**WHAT IS BEING ASKED**
Work through the entries that follow and state how many lines contain the word "wrist". Only the number is wanted.

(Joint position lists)
-------

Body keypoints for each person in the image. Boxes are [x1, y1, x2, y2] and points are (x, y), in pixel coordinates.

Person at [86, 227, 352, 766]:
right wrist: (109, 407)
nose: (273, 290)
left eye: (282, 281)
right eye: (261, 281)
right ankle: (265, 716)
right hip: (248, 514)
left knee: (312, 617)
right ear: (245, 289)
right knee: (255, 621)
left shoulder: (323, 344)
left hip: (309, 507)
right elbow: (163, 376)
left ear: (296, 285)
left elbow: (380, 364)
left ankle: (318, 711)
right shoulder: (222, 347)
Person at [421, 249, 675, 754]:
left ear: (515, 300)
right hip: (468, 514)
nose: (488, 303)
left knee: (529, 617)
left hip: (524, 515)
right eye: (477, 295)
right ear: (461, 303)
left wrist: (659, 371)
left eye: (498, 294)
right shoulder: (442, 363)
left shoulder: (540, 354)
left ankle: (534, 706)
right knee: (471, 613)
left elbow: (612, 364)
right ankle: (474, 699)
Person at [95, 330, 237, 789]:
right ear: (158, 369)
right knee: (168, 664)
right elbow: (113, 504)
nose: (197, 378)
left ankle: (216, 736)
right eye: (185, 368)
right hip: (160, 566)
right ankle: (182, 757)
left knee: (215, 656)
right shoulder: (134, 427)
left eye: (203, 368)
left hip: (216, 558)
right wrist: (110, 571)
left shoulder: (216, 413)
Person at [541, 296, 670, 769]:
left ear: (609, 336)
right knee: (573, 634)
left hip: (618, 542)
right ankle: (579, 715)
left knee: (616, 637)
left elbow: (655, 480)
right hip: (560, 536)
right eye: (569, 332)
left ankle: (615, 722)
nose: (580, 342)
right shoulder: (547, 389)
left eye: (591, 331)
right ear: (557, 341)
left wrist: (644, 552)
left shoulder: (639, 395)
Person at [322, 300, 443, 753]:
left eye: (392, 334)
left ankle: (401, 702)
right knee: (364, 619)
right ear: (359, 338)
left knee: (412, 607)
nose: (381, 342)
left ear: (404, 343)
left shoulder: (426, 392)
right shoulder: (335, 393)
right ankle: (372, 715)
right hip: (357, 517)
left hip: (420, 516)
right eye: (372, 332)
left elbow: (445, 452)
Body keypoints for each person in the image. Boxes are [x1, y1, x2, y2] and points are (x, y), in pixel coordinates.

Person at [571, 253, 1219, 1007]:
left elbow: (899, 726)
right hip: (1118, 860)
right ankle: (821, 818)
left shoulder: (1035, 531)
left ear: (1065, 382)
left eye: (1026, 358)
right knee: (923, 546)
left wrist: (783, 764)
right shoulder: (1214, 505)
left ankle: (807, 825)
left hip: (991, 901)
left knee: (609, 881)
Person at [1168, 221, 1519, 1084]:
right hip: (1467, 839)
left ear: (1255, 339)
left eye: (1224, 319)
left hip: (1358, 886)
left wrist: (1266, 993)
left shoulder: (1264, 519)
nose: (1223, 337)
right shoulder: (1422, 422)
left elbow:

-------

**EXERCISE ANSWER**
6